## What you need to do
Copy out the text of every item below word for word, leaving out the pictures.

[Start of Attachment]

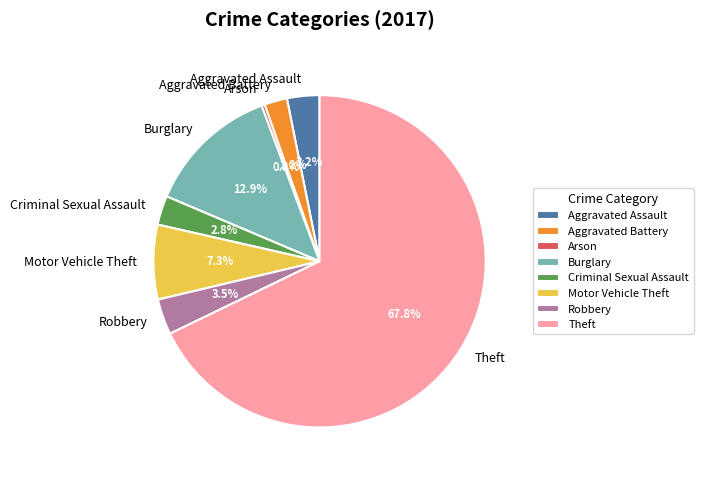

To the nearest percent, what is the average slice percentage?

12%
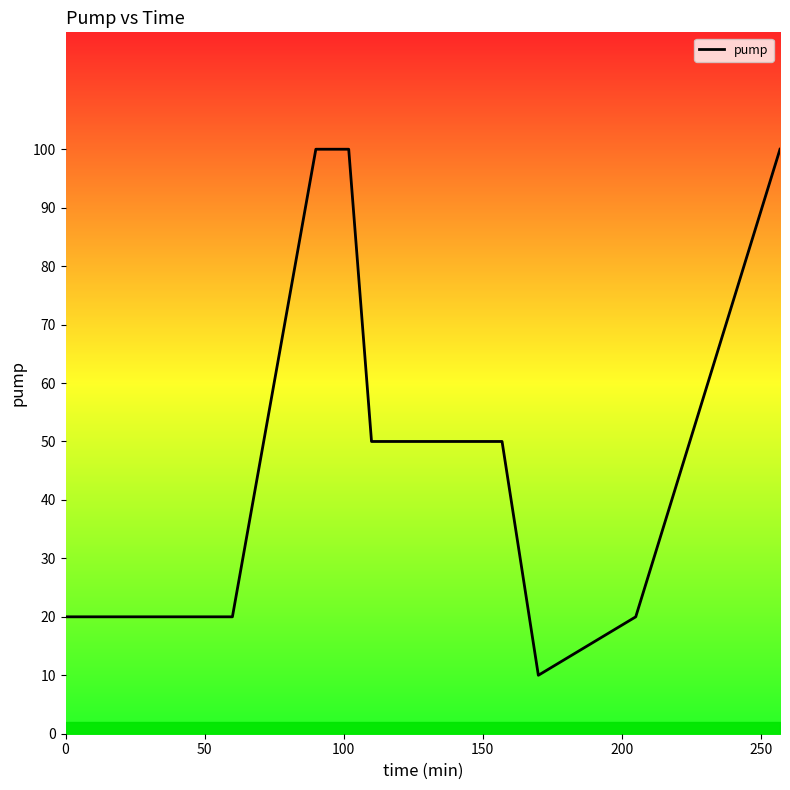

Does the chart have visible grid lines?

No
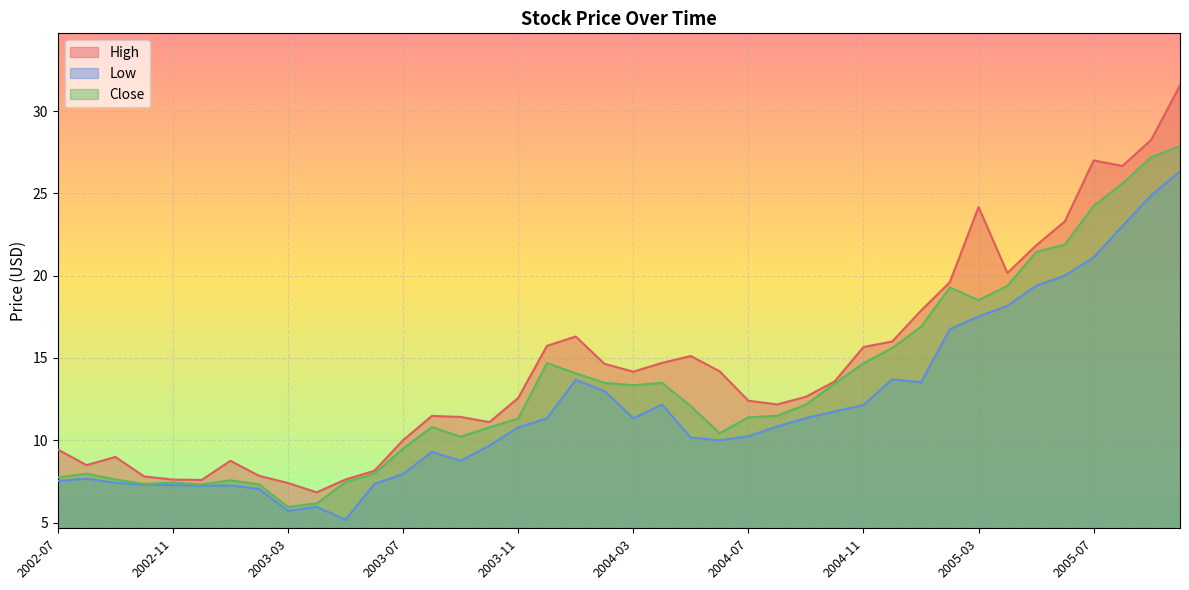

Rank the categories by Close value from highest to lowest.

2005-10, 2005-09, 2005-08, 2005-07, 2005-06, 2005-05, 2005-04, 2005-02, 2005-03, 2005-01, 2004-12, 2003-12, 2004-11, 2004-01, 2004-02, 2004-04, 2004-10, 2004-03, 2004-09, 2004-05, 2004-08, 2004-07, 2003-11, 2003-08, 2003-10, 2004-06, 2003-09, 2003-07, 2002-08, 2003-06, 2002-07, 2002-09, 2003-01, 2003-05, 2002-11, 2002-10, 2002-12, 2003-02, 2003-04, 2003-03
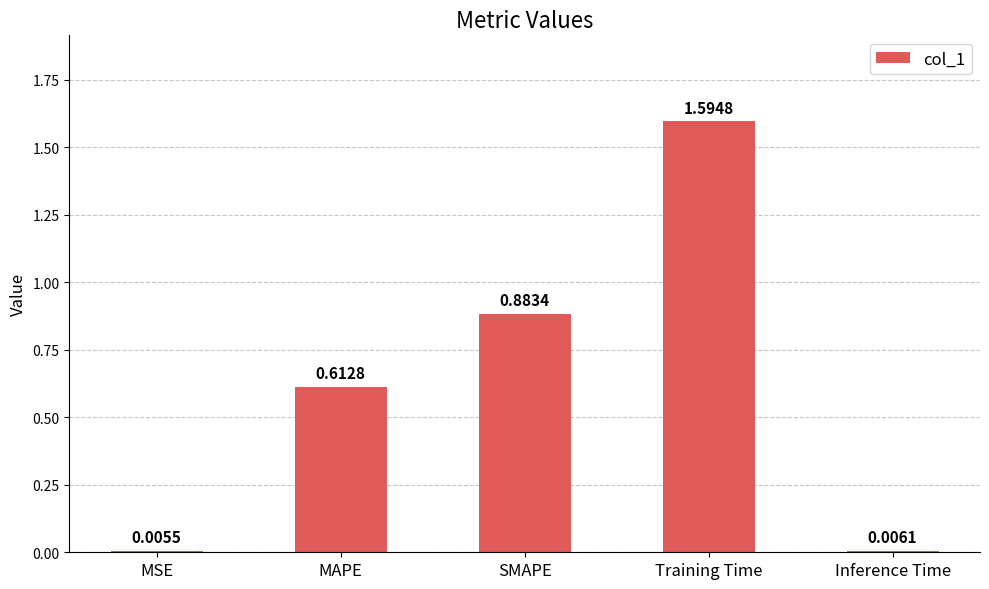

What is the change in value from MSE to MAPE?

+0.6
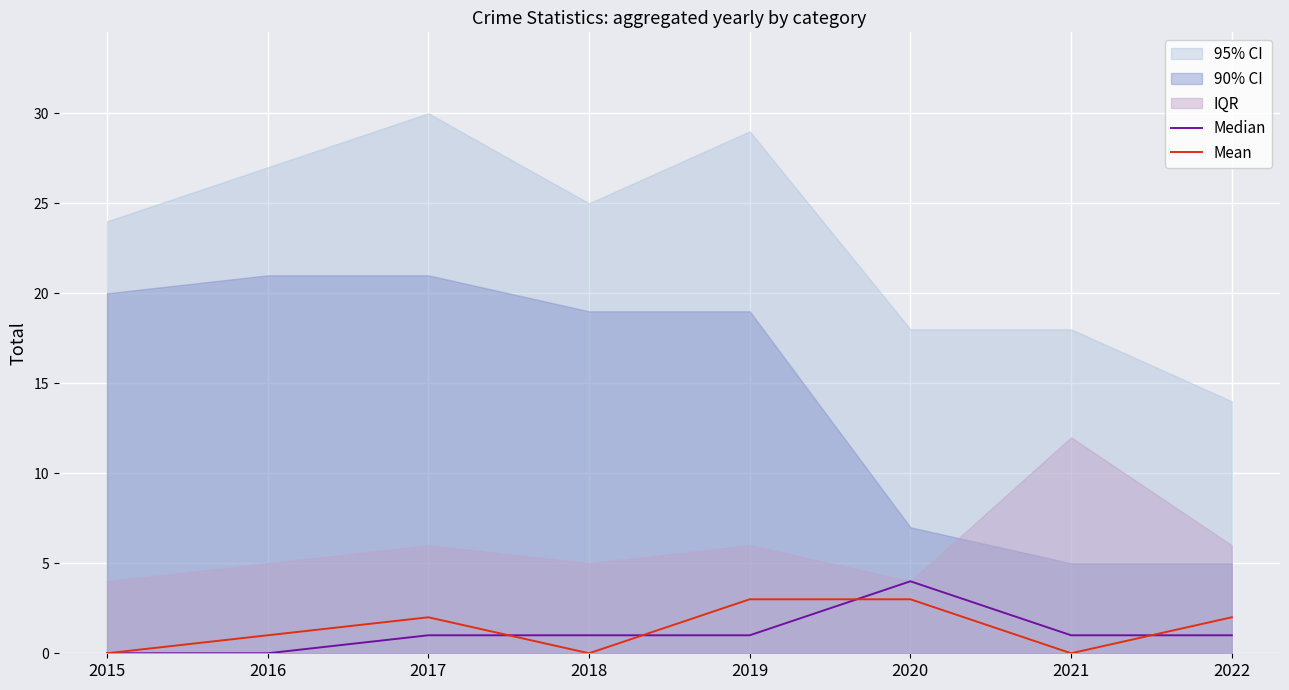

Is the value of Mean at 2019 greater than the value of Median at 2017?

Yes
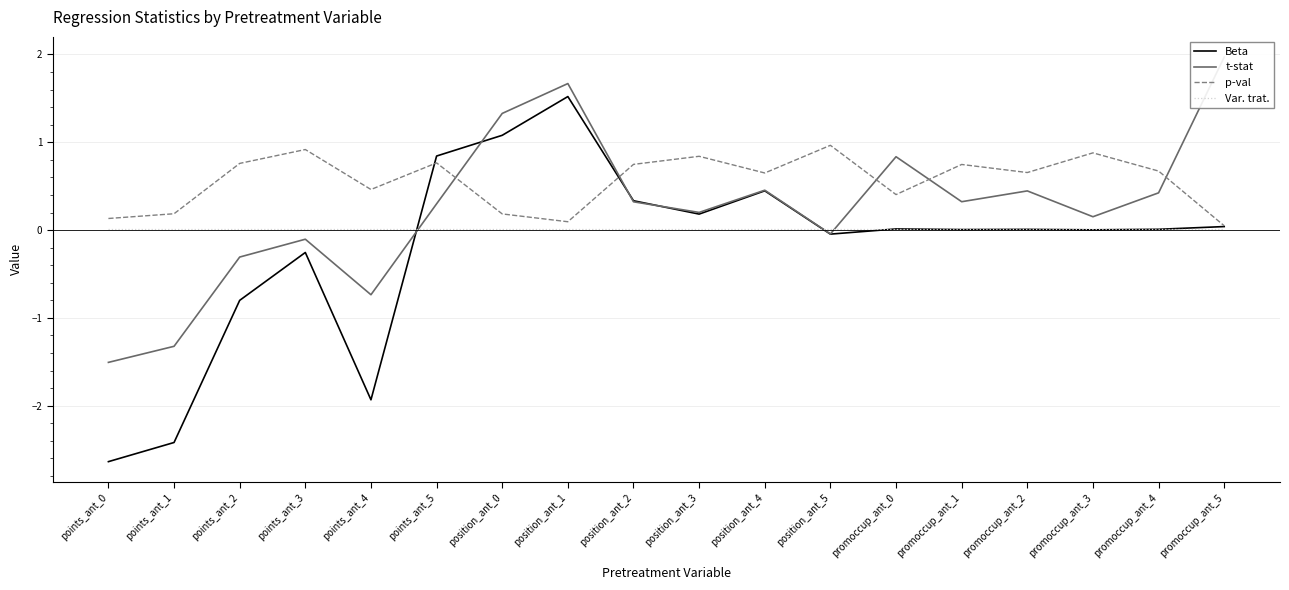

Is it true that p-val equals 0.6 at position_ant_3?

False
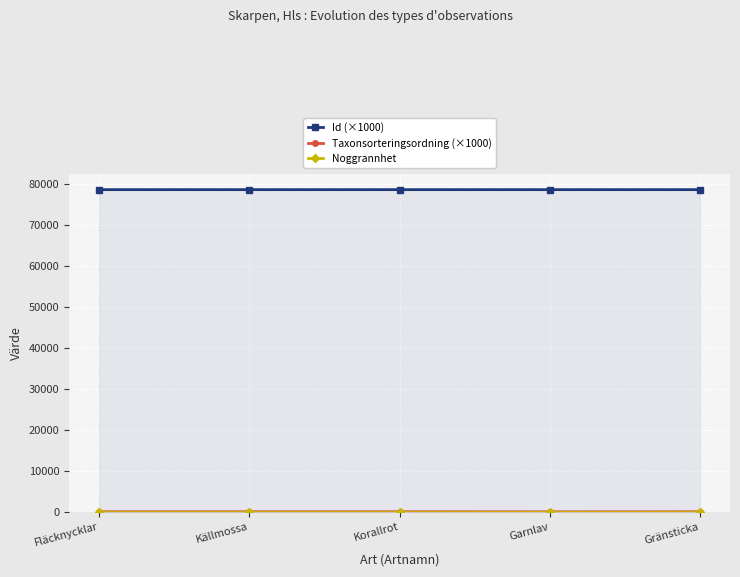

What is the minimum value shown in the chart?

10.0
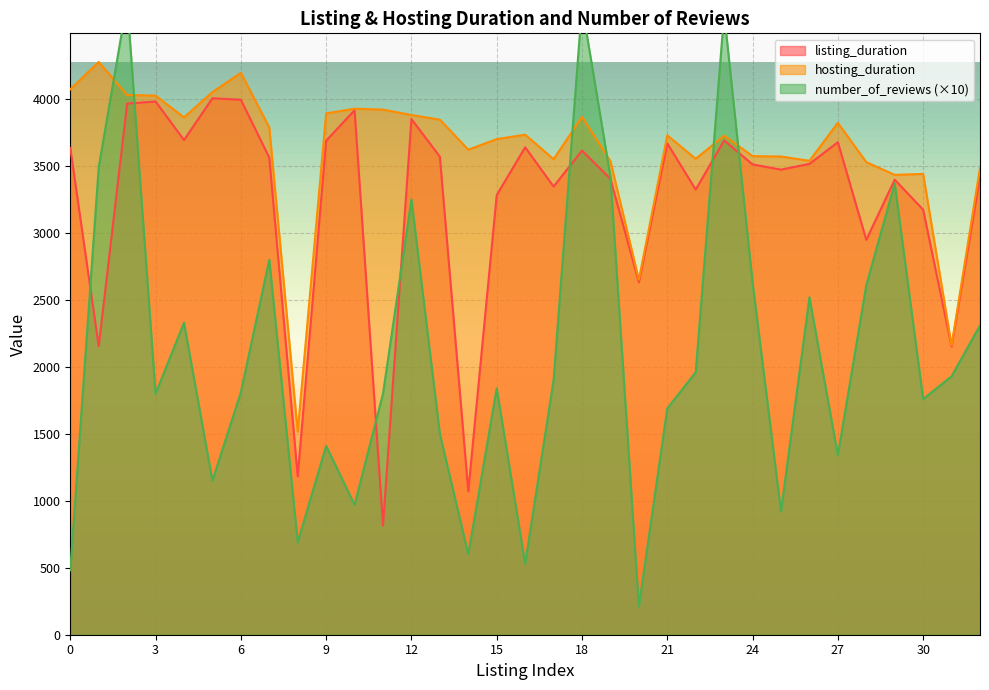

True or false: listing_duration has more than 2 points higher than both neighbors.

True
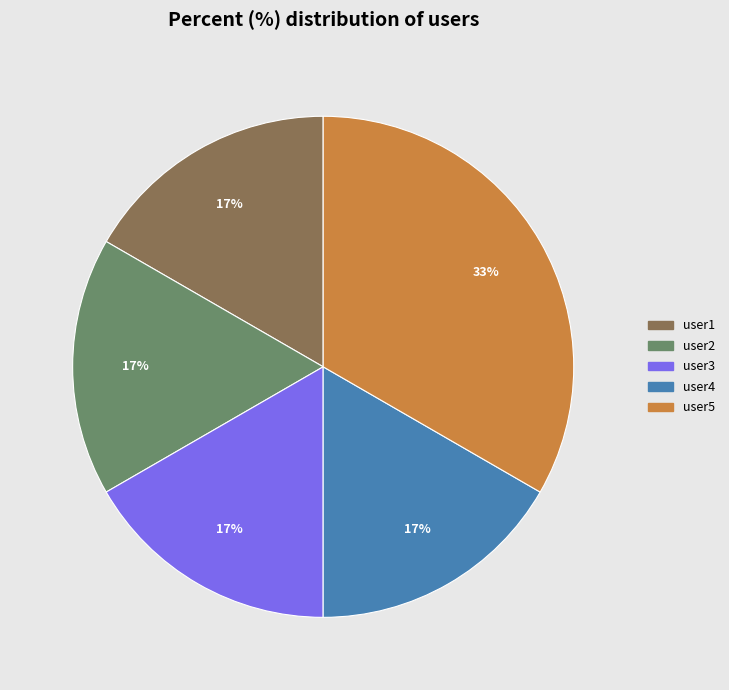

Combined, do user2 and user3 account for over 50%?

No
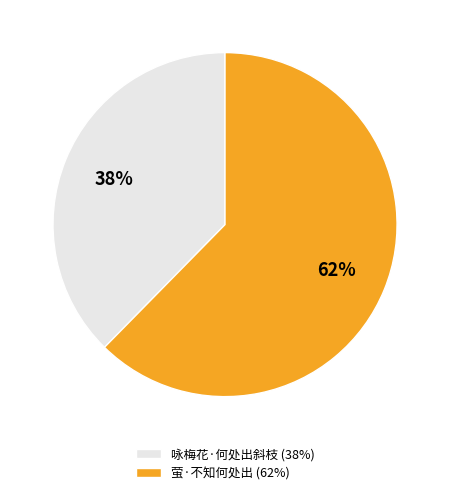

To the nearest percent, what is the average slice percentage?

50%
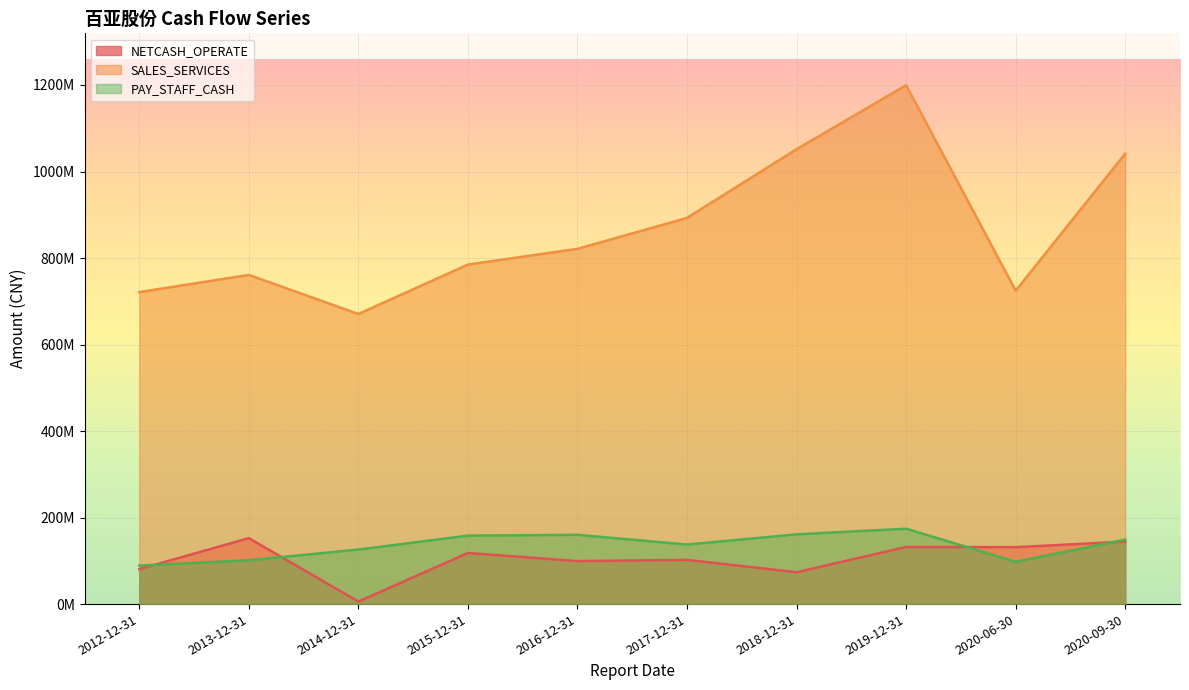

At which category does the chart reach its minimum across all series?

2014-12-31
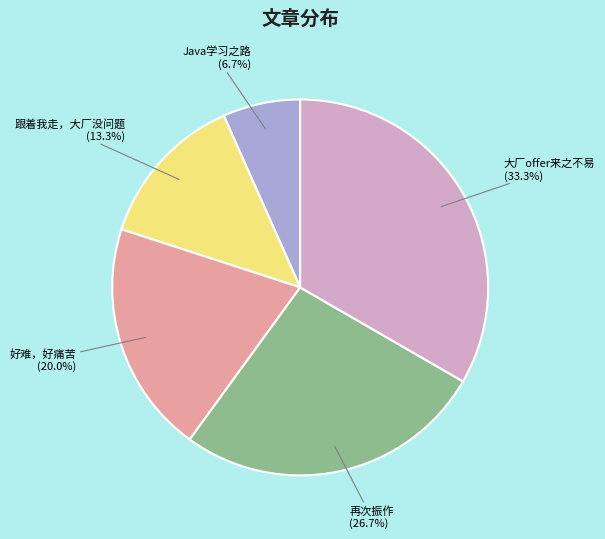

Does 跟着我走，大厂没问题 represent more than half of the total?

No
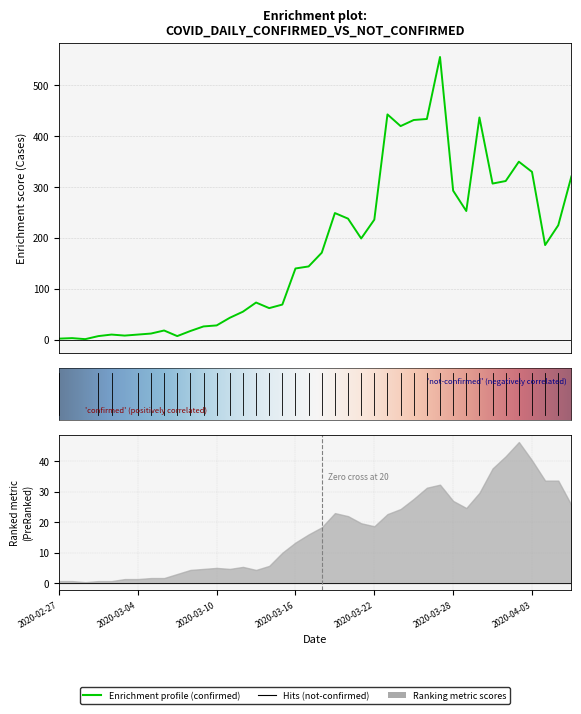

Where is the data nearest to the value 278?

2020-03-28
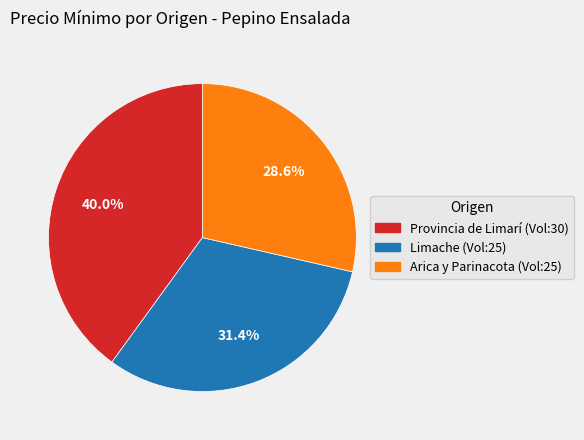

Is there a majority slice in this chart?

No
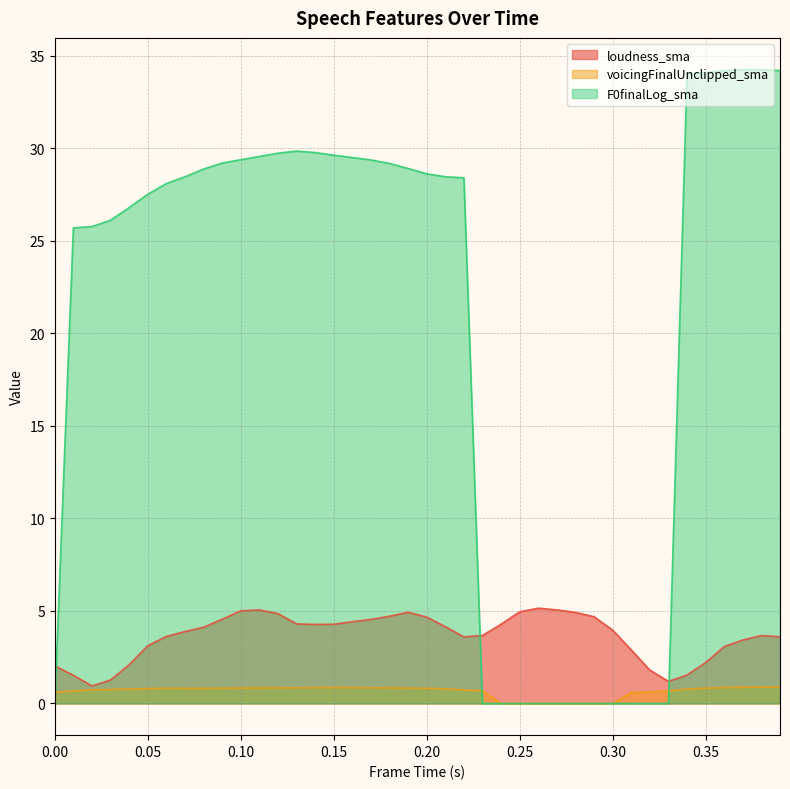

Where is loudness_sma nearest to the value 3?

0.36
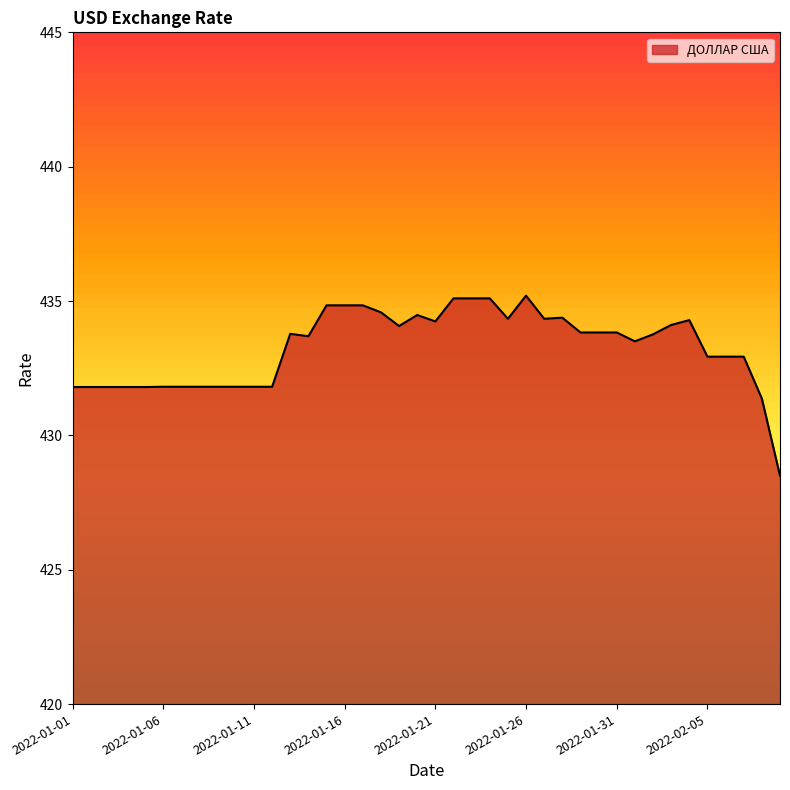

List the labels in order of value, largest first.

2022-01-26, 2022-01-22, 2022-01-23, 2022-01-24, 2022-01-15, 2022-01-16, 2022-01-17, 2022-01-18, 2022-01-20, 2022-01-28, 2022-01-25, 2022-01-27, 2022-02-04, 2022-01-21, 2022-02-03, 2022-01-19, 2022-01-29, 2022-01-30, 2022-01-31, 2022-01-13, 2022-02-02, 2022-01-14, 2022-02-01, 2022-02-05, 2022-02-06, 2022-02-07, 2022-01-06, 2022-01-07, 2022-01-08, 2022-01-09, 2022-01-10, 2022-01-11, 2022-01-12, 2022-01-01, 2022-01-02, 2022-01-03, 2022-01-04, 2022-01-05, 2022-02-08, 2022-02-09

[End of Attachment]

## Solved exercise
To the nearest percent, what is the average slice percentage?

12%

Does the chart have visible grid lines?

No

Rank the categories by Close value from highest to lowest.

2005-10, 2005-09, 2005-08, 2005-07, 2005-06, 2005-05, 2005-04, 2005-02, 2005-03, 2005-01, 2004-12, 2003-12, 2004-11, 2004-01, 2004-02, 2004-04, 2004-10, 2004-03, 2004-09, 2004-05, 2004-08, 2004-07, 2003-11, 2003-08, 2003-10, 2004-06, 2003-09, 2003-07, 2002-08, 2003-06, 2002-07, 2002-09, 2003-01, 2003-05, 2002-11, 2002-10, 2002-12, 2003-02, 2003-04, 2003-03

What is the change in value from MSE to MAPE?

+0.6

Is the value of Mean at 2019 greater than the value of Median at 2017?

Yes

Is it true that p-val equals 0.6 at position_ant_3?

False

What is the minimum value shown in the chart?

10.0

True or false: listing_duration has more than 2 points higher than both neighbors.

True

Combined, do user2 and user3 account for over 50%?

No

To the nearest percent, what is the average slice percentage?

50%

At which category does the chart reach its minimum across all series?

2014-12-31

Does 跟着我走，大厂没问题 represent more than half of the total?

No

Where is the data nearest to the value 278?

2020-03-28

Is there a majority slice in this chart?

No

Where is loudness_sma nearest to the value 3?

0.36

List the labels in order of value, largest first.

2022-01-26, 2022-01-22, 2022-01-23, 2022-01-24, 2022-01-15, 2022-01-16, 2022-01-17, 2022-01-18, 2022-01-20, 2022-01-28, 2022-01-25, 2022-01-27, 2022-02-04, 2022-01-21, 2022-02-03, 2022-01-19, 2022-01-29, 2022-01-30, 2022-01-31, 2022-01-13, 2022-02-02, 2022-01-14, 2022-02-01, 2022-02-05, 2022-02-06, 2022-02-07, 2022-01-06, 2022-01-07, 2022-01-08, 2022-01-09, 2022-01-10, 2022-01-11, 2022-01-12, 2022-01-01, 2022-01-02, 2022-01-03, 2022-01-04, 2022-01-05, 2022-02-08, 2022-02-09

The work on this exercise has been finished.